After following boat sales sites for few months I decided to visit the British Isles eventually at end of January, to check out the different options. It might have been wiser to visit there before Christmas, because after the New Year some interesting boats were sold rapidly.
My two primary targets were a wooden Wayfarer built in 1987 and a glass fibre Wayfarer World version built in 2004. An expert could have a long lesson about the advantages and the disadvantages of both wooden and glass fibre boats, but I can share bit of, what I have learned. Wooden dinghies are weaker when colliding with a rock. Yet, wood is a warm and beautiful material, especially if maintained properly. If you keep it protected from sunshine and water, the needed maintenance is lesser. In case of Wayfarers, glass fibre boats represent newer boat generations with many practical improvements. Both World and Mark 4 have their advantages and disadvantages. One of the experts said, that nowadays Mark 4 is the most popular boat for racing. Most of the Wayfarers for sale are Mark 2 versions and they are not a bad option for either activity.

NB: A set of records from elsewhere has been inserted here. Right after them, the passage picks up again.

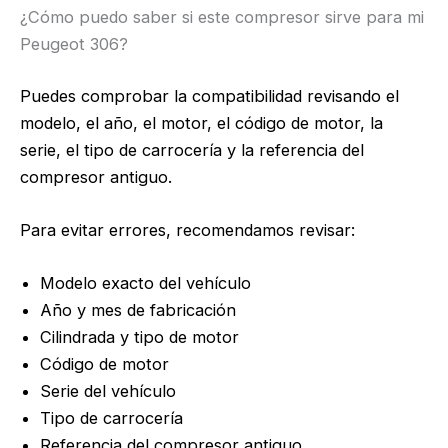
¿Cómo puedo saber si este compresor sirve para mi
Peugeot 306?
Puedes comprobar la compatibilidad revisando el
modelo, el año, el motor, el código de motor, la
serie, el tipo de carrocería y la referencia del
compresor antiguo.
Para evitar errores, recomendamos revisar:
Modelo exacto del vehículo
Año y mes de fabricación
Cilindrada y tipo de motor
Código de motor
Serie del vehículo
Tipo de carrocería
Referencia del compresor antiguo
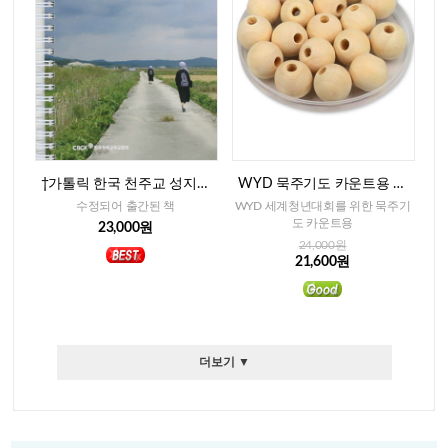
†가톨릭 한국 천주교 성지순
WYD 묵주기도 카운트용 베
례(개정중보판)
이지색 나무알-15mm(300개)
수정되어 출간된 책
WYD 세계청년대회를 위한 묵주기
도 카운트용
23,000원
24,000원
21,600원
더보기 ▼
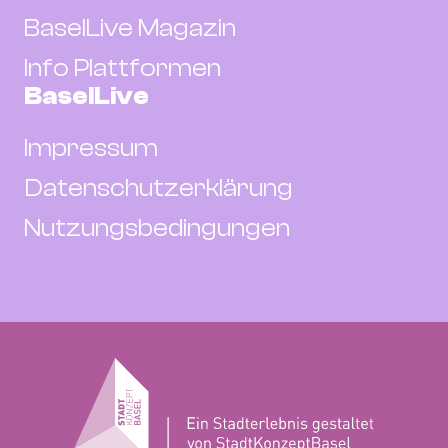
BaselLive Magazin
Info Plattformen
BaselLive
Impressum
Datenschutzerklärung
Nutzungsbedingungen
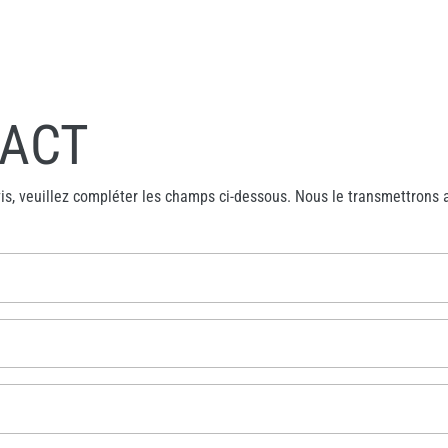
TACT
s, veuillez compléter les champs ci-dessous. Nous le transmettrons a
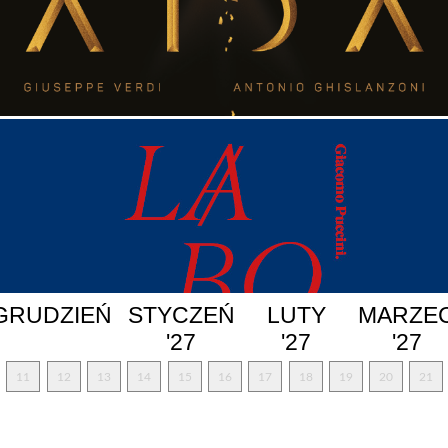
GRUDZIEŃ
STYCZEŃ
LUTY
MARZE
'27
'27
'27
11
12
13
14
15
16
17
18
19
20
21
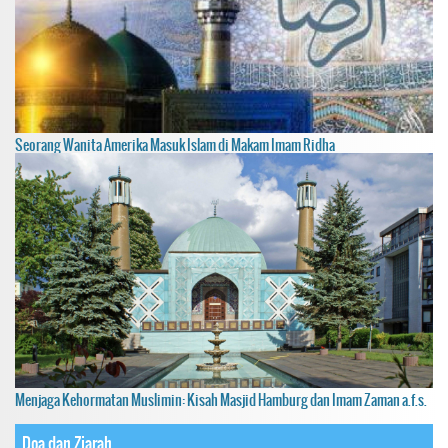
Seorang Wanita Amerika Masuk Islam di Makam Imam Ridha
Menjaga Kehormatan Muslimin: Kisah Masjid Hamburg dan Imam Zaman a.f.s.
Doa dan Ziarah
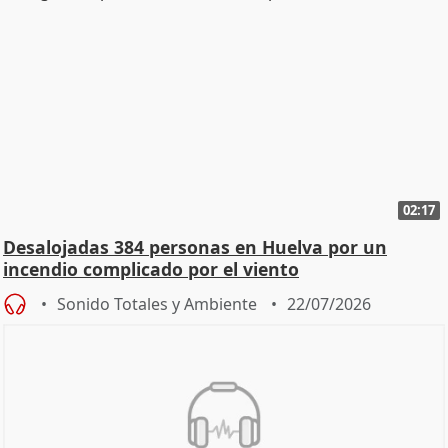
02:17
Desalojadas 384 personas en Huelva por un
incendio complicado por el viento
Sonido Totales y Ambiente
22/07/2026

So, I flew to the United Kingdom and visited the two boats. My primary open question was, how spacious the old Wayfarer cockpit is, because it has a fixed aft storage tank, in contrast to World and Mark 4. Seeing a wooden Mark 1 made me become convinced, that it would be spacious enough for my family’s needs and that wood as a dinghy material is beautiful. Still, I wanted to see World version too, but despite its more modern design, it didn’t feel right for me.

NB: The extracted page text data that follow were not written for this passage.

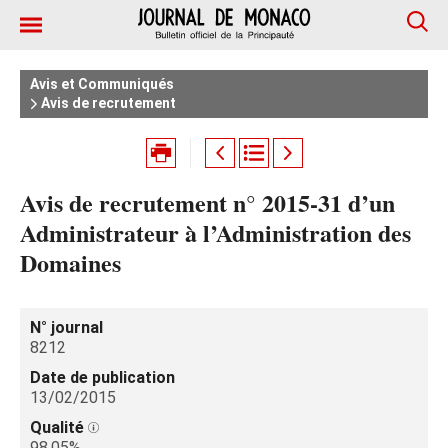
Avis et Communiqués
Avis de recrutement
Avis de recrutement n° 2015-31 d’un
Administrateur à l’Administration des
Domaines
N° journal
8212
Date de publication
13/02/2015
Qualité
98.05%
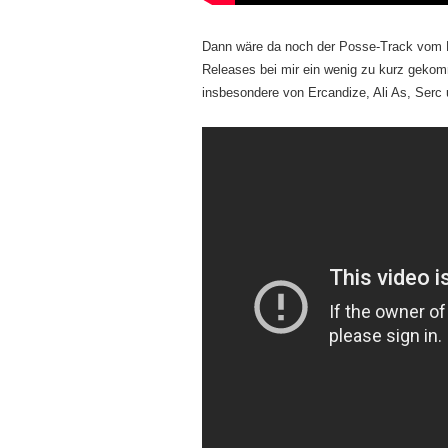
Dann wäre da noch der Posse-Track vom Ek
Releases bei mir ein wenig zu kurz gekom
insbesondere von Ercandize, Ali As, Serc 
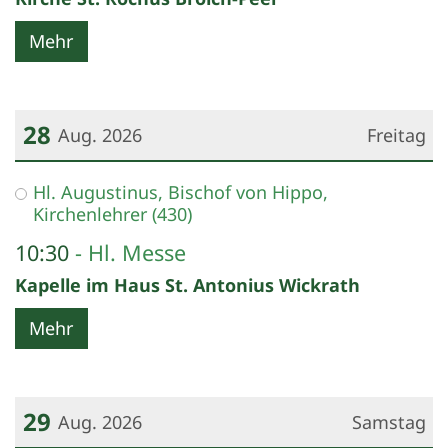
Mehr
28
Aug. 2026
Freitag
Datum: 28. August 2026
Hl. Augustinus, Bischof von Hippo,
Kirchenlehrer (430)
10:30
Hl. Messe
Kapelle im Haus St. Antonius Wickrath
Mehr
29
Aug. 2026
Samstag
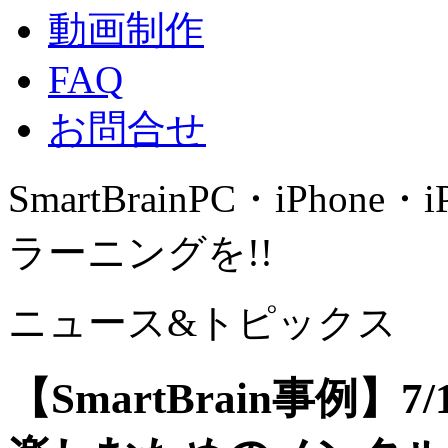
動画制作
FAQ
お問合せ
SmartBrain
PC・iPhone・
ラーニングを!!
ニュース&トピックス
【SmartBrain事例】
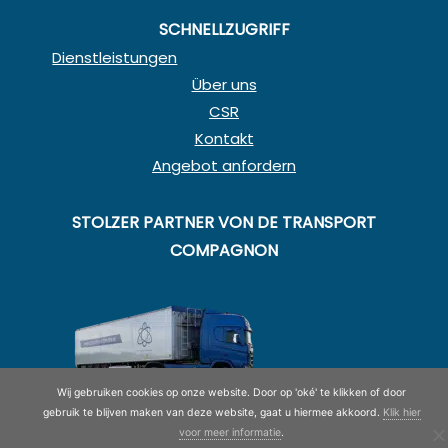
SCHNELLZUGRIFF
Dienstleistungen
Über uns
CSR
Kontakt
Angebot anfordern
STOLZER PARTNER VON DE TRANSPORT
COMPAGNON
Wij gebruiken cookies op onze website. Door op 'oké' te klikken of door
gebruik te blijven maken van deze website, gaat u hiermee akkoord.
Klik hier
voor meer informatie
.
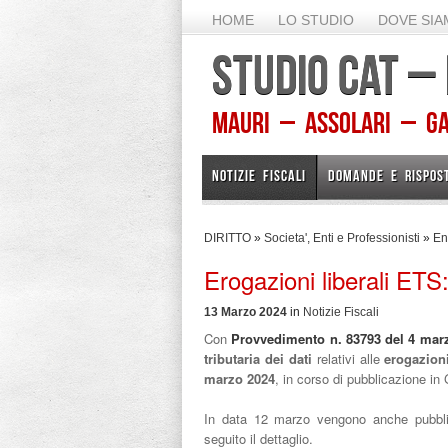
HOME
LO STUDIO
DOVE SI
STUDIO CAT –
Mauri – Assolari – Gam
NOTIZIE FISCALI
DOMANDE E RISPOS
DIRITTO
»
Societa', Enti e Professionisti
»
Ent
Erogazioni liberali ETS:
13 Marzo 2024
in
Notizie Fiscali
Con
Provvedimento n. 83793 del 4 mar
tributaria dei
dati
relativi alle
erogazioni
marzo 2024
, in corso di pubblicazione in 
In data 12 marzo vengono anche pubblica
seguito il dettaglio.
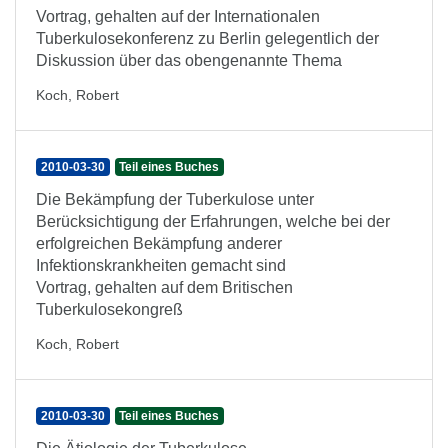
Vortrag, gehalten auf der Internationalen
Tuberkulosekonferenz zu Berlin gelegentlich der
Diskussion über das obengenannte Thema
Koch, Robert
2010-03-30
Teil eines Buches
Die Bekämpfung der Tuberkulose unter
Berücksichtigung der Erfahrungen, welche bei der
erfolgreichen Bekämpfung anderer
Infektionskrankheiten gemacht sind
Vortrag, gehalten auf dem Britischen
Tuberkulosekongreß
Koch, Robert
2010-03-30
Teil eines Buches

I bought a Wayfarer Mark 1, which was in excellent condition. It was rigged for racing, that’s a good thing, because the blocks and the locks of racing boats are typically the best, that are available. The downside of racing boats is, that they usually lack features, that improve safety, like reefing lines on the main sail and furling genoa.

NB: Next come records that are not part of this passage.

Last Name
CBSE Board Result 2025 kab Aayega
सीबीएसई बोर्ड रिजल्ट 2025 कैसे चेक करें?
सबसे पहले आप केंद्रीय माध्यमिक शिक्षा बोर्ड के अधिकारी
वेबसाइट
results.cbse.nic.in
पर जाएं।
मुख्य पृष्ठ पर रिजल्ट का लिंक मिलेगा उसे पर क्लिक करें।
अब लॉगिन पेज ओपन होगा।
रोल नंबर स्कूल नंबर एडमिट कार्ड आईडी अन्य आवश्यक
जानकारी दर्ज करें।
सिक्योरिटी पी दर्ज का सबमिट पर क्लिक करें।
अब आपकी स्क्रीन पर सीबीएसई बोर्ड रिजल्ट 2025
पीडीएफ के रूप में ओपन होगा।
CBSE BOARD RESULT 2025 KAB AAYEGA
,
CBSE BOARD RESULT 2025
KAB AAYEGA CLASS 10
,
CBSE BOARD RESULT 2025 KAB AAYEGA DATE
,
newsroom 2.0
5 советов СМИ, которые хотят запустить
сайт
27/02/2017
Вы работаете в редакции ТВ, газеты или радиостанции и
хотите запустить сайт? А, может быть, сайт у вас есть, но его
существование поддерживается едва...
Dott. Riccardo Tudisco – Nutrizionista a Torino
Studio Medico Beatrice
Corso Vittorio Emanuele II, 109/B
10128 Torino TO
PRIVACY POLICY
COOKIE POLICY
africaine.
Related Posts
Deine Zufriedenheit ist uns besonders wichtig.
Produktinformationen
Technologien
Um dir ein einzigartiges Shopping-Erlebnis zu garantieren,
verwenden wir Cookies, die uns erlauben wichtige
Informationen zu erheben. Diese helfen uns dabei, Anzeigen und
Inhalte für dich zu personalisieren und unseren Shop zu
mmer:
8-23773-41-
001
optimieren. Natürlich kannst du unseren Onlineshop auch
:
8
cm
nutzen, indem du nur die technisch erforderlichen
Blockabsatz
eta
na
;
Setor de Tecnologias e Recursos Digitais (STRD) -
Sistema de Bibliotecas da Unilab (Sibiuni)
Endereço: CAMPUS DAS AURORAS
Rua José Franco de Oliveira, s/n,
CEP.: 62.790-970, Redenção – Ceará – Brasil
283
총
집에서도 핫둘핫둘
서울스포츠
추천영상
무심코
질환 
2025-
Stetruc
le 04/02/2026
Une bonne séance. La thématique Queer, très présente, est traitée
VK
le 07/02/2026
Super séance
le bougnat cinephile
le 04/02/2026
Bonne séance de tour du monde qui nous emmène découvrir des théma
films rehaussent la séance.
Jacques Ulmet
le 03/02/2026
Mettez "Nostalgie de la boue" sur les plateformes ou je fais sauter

The experienced members of UK Wayfarer Association supported me remarkably, as they helped on the decision-making and shared many practical hints. A big thank to them! They also recommended me a small business, called Aero Luff Spars, that converts old-style genoas to furling ones. That is a significant improvement, because you can adjust the sail area without changing the sails by standing on the foredeck. The owner of AeroLuffSpars made the changes in his workshop and I tried to help as much as I could. He turned the genoa into a furling one. I have to say, that I’m pleased for the customer-oriented business of the company.
The local sailors took care of towing the boat, that made me free from the headache related to registration and insurance matters. We towed the Wayfarer to Harwich port, where I left it bit concerned, hoping it wouldn’t get any damage from the shipment or moving.